阿卜固说道:“不过我们有一组斥候没能回来。”
“被他发现了?”
阿卜固点头,“应当是。”
“可有活口?”
“若是被拷打出口供……让贾平安知晓大军就在左近,他会不会跑?”
阿卜固在沉思。
“我不能断定他们是否会跑。”
这是一个难题。
“若是断定贾平安会跑,我们此刻就该出击。”
“是啊!不过他带着千余步卒,骑兵能跑,步卒却只能被我们围杀。

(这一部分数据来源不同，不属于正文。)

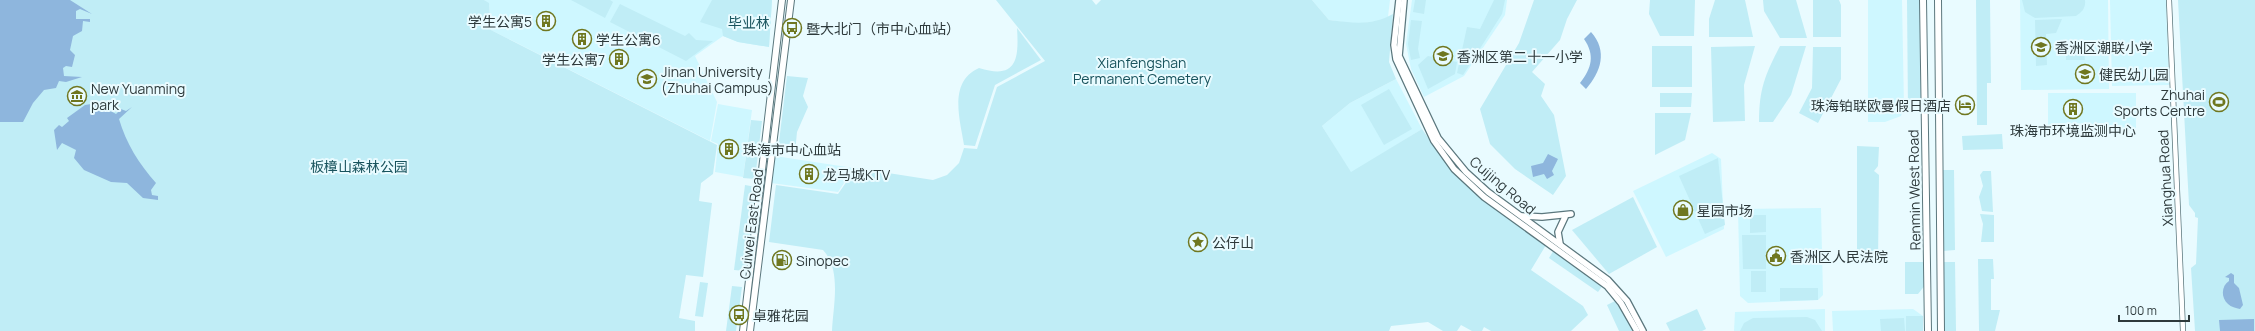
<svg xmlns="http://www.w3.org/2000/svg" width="2255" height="331" font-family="Manrope,'Noto Sans SC',sans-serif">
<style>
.built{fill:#cef7ff}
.green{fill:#c0edf6}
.water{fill:#8eb6dd}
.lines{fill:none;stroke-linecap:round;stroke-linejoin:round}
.tertiary-casing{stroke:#5b777d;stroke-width:6}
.secondary-casing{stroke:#5b777d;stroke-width:8}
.primary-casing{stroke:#5b777d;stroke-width:8}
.tertiary{stroke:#fff;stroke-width:4.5}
.secondary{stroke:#fff;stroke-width:5.5}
.primary{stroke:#fff;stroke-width:6}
.labels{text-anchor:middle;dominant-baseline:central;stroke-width:4;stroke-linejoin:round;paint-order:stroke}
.poi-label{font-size:14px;fill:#2e3a3c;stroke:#e9fbff;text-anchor:start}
.park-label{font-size:14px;fill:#18535d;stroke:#e9fbff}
.street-label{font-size:14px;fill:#2e3a3c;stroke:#e9fbff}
</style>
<rect width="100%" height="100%" fill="#e9fbff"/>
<g class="built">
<polygon points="484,0 772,0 769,47 738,42 723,36 695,56 717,102 710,141 491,30 489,4"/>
<polygon points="1312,0 1390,0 1388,17 1379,21 1356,24 1329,20"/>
<polygon points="1412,0 1507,0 1505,15 1464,76 1424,97 1411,69 1406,44"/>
<polygon points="1868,0 1902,0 1904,107 1901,116 1885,122 1868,122"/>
<polygon points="2020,0 2108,0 2109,89 2021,90"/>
<polygon points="2110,0 2166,0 2169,85 2112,86"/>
<polygon points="1396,79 1422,129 1351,173 1322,126 1350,103"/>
<rect x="2048" y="93" width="88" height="35"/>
<polygon points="718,104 752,110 743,177 715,172 718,144 711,141"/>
<polygon points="1712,153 1721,159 1724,229 1666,257 1633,191"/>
<polygon points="775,156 847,167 854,168 838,192 771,183"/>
<polygon points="1821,208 1823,295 1818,300 1748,303 1740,296 1738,209"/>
<polygon points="1825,309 1825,331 1734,331 1735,312"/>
<polygon points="1913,309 1923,316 1923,331 1833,331 1832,311"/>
</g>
<g class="green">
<polygon points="0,0 484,0 489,3 491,30 717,145 713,174 701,183 699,201 712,203 703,277 686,275 679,318 695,321 695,331 0,331"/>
<polygon points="571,0 610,0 613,2 605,18"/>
<polygon points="712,0 772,0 769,47 738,42 723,36 722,29 700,22"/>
<path d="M996 0H1092L1096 5 1101 0H1312L1329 20C1354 23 1371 26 1393 14L1389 62 1396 79 1350 103 1322 126 1351 172 1422 129 1452 172 1481 199 1546 245 1531 270 1583 306 1588 315 1571 331H1491L1484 327 1482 331H1472L1461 325 1457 331H1443L1428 322 1391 326 1389 331H832C833 306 842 270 823 250L769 242 776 185 838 194 856 168 933 180 947 175 959 163 964 148 977 149 997 87 1045 61Z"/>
<polygon points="1415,0 1426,0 1424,14 1413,12"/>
<polygon points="1494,0 1505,0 1502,14 1463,75 1457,73 1467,27 1480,29"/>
<polygon points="1534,0 1577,0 1567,19 1560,40 1532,72 1545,84 1541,96 1554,115 1566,176 1553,195 1515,169 1490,144 1480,109 1519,43"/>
<polygon points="1650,0 1695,0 1694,36 1660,36 1649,14"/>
<polygon points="1715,0 1745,0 1753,37 1709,37 1709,19"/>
<polygon points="1763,0 1796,0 1807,38 1780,38 1764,11"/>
<polygon points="1813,0 1839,0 1841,5 1841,37 1813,37"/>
<polygon points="1907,0 1919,0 1921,14 1922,90 1921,97 1914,111 1908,111"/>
<polygon points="1976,0 1990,0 1991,83 1987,83 1987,125 1977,125"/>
<path d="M2022 0H2085C2086 8 2082 12 2076 16L2035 18 2025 12Z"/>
<polygon points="2178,0 2255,0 2255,331 2195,331 2191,268 2196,264 2198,218 2195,217 2195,213 2189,205"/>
<polygon points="620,4 685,36 689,33 696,40 713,41 686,61 610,22"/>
<polygon points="2062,19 2056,33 2046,34 2047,65 2036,66 2035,20"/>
<polygon points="1411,20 1422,21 1418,49 1420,58 1411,60 1408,44"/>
<path d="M1017 28 1041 60 995 85 975 146 964 145C960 119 948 82 979 68 1017 80 1019 59 1017 28Z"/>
<rect x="1652" y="46" width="40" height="41"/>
<polygon points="1755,46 1744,85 1745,121 1713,122 1711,47"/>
<path d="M1780 46H1806L1791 95 1773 122H1759C1759 89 1765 75 1780 46Z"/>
<polygon points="1813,47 1841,47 1841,79 1818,123 1799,113 1812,88"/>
<polygon points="2066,51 2084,51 2085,60 2066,60"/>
<polygon points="1428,56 1457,62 1455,74 1428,89 1418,65"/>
<polygon points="787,76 808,78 803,96 808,107 797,132 795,153 778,150"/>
<polygon points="1389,89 1412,129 1384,145 1361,105"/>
<polygon points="1660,93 1692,93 1691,107 1660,107"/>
<polygon points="1655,113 1691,113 1685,140 1655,155"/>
<polygon points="751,120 762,121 755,179 743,178"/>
<polygon points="2002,134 2003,149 1963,150 1962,136"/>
<polygon points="1857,146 1879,147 1878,166 1874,171 1879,175 1878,264 1857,264"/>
<polygon points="1718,158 1725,225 1705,234 1679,176"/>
<polygon points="1942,170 1954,170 1955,250 1943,251"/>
<polygon points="1983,171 1991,171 1993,212 1982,211 1979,197 1983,186 1980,175"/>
<polygon points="745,185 756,187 745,271 734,270"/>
<polygon points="1633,197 1657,247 1609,274 1572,230"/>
<polygon points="1980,214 1994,215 1994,242 1981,242 1983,224"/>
<polygon points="1750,215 1766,215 1766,232 1750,233"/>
<polygon points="1742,235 1766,235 1766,269 1743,269"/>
<polygon points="1554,250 1603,285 1598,292 1549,258"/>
<polygon points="1978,259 1993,259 1994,279 1991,279 1991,310 2000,310 1995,331 1979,331"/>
<polygon points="1905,262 1926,262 1926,284 1918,294 1905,294"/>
<polygon points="1943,262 1955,262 1956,331 1944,331"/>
<rect x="1751" y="271" width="15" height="21"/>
<polygon points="700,282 708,283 703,317 695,316"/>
<polygon points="732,286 742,287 736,331 726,331"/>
<polygon points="1780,288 1818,288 1818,300 1780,301"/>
<polygon points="1615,301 1632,327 1634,331 1619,331 1607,305"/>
<polygon points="1697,309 1706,329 1702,331 1670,331 1666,323"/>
<rect x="1906" y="316" width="17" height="15"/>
<polygon points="1807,317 1815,320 1822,331 1740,331 1744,323 1753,318"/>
<polygon points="1904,318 1905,331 1881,331 1880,319"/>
</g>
<g class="water">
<polygon points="0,0 70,0 92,14 80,9 76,11 76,19 90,19 90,22 83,21 82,31 73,36 70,50 75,55 72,67 66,66 63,68 64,76 82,77 66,82 59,81 56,88 44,90 33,103 23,122 0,122"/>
<path d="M1591 32C1608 51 1601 72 1586 89L1580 83C1592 68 1595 55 1584 39Z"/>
<path d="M103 102 107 109 116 114 121 109 126 111 132 107 119 119C126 143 139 164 156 183L151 190 152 195 158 196V200L143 198 127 183 111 182 84 170 74 158 76 150 62 143 57 150 54 130 59 125 62 127 69 121 67 118 85 105Z"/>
<polygon points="1548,154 1558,159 1552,171 1554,175 1547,179 1544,174 1533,177 1531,166 1543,163"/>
<path d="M2231 273 2234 275V283L2239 288 2243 305 2240 309C2236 308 2231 307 2228 304 2221 298 2221 286 2229 281V278L2225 277Z"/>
<polygon points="2254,319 2254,331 2220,331 2219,320"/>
</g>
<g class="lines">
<g class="tertiary-casing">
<polyline id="tertiary" points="2169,0 2183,331"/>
</g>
<g class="secondary-casing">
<g id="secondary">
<polyline points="1399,0 1394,45 1396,59 1434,141 1454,169 1484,197 1607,286 1621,303 1637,331"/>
<polyline points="1404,0 1399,56 1438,138 1466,172 1488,192 1608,280 1627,301 1643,331"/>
<polyline points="1522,216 1542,217 1571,214"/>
<polyline points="1560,244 1558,232 1565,217"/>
</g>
</g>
<g class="primary-casing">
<g id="primary">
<polyline points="1923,0 1928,331"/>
<polyline points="1938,0 1941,331"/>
<polyline points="1924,109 1939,109"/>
<polyline points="743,331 782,0"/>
<polyline points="750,331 791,0"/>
</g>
</g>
<use href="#tertiary" class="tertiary"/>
<use href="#secondary" class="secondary"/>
<use href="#primary" class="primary"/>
</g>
<defs>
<g id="building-ring" transform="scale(1)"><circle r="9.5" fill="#e9fbff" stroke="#6f7720" stroke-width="1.5"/><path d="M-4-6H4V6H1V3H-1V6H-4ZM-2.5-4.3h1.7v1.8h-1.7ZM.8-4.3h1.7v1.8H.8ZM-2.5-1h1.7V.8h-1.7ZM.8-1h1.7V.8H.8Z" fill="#6f7720"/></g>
<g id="bus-ring" transform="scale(1)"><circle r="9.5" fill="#e9fbff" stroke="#6f7720" stroke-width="1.5"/><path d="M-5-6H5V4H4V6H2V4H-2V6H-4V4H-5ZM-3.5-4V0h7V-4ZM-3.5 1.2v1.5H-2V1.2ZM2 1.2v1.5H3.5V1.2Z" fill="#6f7720"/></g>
<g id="school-ring" transform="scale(1)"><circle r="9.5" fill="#e9fbff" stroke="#6f7720" stroke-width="1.5"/><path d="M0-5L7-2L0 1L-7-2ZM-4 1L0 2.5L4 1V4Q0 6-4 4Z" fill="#6f7720"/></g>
<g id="university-ring" transform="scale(1)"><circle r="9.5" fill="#e9fbff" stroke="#6f7720" stroke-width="1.5"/><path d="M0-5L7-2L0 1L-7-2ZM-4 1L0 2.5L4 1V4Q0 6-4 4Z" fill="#6f7720"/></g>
<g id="museum-ring" transform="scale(1)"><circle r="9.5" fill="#e9fbff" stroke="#6f7720" stroke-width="1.5"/><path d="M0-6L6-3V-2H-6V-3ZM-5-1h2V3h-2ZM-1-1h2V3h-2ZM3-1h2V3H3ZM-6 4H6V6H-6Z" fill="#6f7720"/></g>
<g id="stadium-ring" transform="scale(1)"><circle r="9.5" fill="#e9fbff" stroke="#6f7720" stroke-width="1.5"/><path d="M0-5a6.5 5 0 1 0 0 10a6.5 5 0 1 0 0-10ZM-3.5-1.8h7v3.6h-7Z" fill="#6f7720"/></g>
<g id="hotel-ring" transform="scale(1)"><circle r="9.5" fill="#e9fbff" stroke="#6f7720" stroke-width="1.5"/><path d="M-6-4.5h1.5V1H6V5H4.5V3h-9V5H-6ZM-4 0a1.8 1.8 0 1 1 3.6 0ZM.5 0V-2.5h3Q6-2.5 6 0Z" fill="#6f7720"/></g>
<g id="shop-ring" transform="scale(1)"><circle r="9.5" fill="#e9fbff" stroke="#6f7720" stroke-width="1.5"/><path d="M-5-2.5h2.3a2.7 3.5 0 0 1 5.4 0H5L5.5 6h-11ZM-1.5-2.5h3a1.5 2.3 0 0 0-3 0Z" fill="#6f7720"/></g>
<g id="sight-ring" transform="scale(1)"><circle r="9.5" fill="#e9fbff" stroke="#6f7720" stroke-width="1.5"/><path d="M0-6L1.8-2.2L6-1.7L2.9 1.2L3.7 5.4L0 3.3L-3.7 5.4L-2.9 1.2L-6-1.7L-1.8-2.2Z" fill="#6f7720"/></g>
<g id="civic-ring" transform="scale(1)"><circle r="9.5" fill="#e9fbff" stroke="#6f7720" stroke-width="1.5"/><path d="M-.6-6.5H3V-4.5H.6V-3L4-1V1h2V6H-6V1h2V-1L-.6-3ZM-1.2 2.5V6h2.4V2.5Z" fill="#6f7720"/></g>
<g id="fuel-ring" transform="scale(1)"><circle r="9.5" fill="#e9fbff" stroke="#6f7720" stroke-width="1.5"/><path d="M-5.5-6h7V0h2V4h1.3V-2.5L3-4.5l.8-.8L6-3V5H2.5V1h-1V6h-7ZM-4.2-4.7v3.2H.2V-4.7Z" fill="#6f7720"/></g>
</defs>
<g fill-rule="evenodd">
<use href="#building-ring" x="546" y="21"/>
<use href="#bus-ring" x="792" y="28"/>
<use href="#building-ring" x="582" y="39"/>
<use href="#school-ring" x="2041" y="47"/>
<use href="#school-ring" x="1443" y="56"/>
<use href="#building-ring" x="619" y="59"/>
<use href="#school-ring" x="2085" y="74"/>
<use href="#university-ring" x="647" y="79"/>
<use href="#museum-ring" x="77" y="96"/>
<use href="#stadium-ring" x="2219" y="102"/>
<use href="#hotel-ring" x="1965" y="105"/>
<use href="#building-ring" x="2073" y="109"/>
<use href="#building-ring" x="729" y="149"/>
<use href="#building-ring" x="809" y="174"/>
<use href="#shop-ring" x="1683" y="210"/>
<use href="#sight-ring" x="1198" y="242"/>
<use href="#civic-ring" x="1776" y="256"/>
<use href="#fuel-ring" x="782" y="260"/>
<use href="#bus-ring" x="739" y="315"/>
</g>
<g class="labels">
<g class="poi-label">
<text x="532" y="21" text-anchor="end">学生公寓5</text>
<text x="806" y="28">暨大北门（市中心血站）</text>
<text x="596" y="39">学生公寓6</text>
<text x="2055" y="47">香洲区潮联小学</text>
<text x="1457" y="56">香洲区第二十一小学</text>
<text x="605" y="59" text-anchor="end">学生公寓7</text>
<text x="661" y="71">Jinan University<tspan x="661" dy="16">(Zhuhai Campus)</tspan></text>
<text x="2099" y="74">健民幼儿园</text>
<text x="91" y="88">New Yuanming<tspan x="91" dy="16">park</tspan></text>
<text x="2205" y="94" text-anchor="end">Zhuhai<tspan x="2205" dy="16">Sports Centre</tspan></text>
<text x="1951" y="105" text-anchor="end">珠海铂联欧曼假日酒店</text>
<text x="2073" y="130" text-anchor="middle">珠海市环境监测中心</text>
<text x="743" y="149">珠海市中心血站</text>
<text x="823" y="174">龙马城KTV</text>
<text x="1697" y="210">星园市场</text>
<text x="1212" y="242">公仔山</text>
<text x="1790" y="256">香洲区人民法院</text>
<text x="796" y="260">Sinopec</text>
<text x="753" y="315">卓雅花园</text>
</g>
<g class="park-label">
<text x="749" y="22">毕业林</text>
<text x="1142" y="62">Xianfengshan<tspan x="1142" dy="16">Permanent Cemetery</tspan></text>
<text x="359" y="166">板樟山森林公园</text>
</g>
<g class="street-label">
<text transform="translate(2165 178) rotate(-93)">Xianghua Road</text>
<text transform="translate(1503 185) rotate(40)">Cuijing Road</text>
<text transform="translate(1914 190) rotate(-91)">Renmin West Road</text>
<text transform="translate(751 224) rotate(-83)">Cuiwei East Road</text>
</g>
</g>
<path d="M2119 315v6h70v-6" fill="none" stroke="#2e3a3c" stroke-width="2"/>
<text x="2125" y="315" font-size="12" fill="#2e3a3c" stroke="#e9fbff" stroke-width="3" paint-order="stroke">100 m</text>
</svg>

”
阿卜固难以下这个决心。
“斥候继续派出去,发现唐军远遁就立即回报。”
阿卜固做出了最稳健的布置。
吃完干粮后,他并不想入睡。
“贾平安会如何选择?”
阿卜固在分析。
“我们的人弄到的消息很详尽,贾平安原先就是个农夫,还是什么扫把星,就是倒霉蛋的意思。”
天色昏暗,帐内冷嗖嗖的。
而且夜里不能点灯,一群人站在那里,朦朦胧胧间看去,恍如一群僵尸。
“他先进了百骑,一步步做了百骑的大统领,堪称是善于钻营。”
阿卜固的嘴角微微翘起,有些轻蔑之意,“他认了皇后为阿姐,就此走上了青云大道,升官快的就如同腹泻。”
“嗬嗬嗬!”
压低的笑声在帐内回荡着。
“但不可小觑此人。”阿卜固肃然道:“此人南征北战,战功赫赫。前次辽东之战时他就立功不少,当时咱们的人还假借劳军之意去接触,差点被他干掉……”
“此人会为对契丹不满?”
一个将领不解的道:“咱们和他并无恩怨。”
“只有一个可能。”
阿卜固说道:“他觉着契丹是个威胁。他从奚人那边而来,也就是说,奚人要么被他说动了,要么就是蒙蔽了他。”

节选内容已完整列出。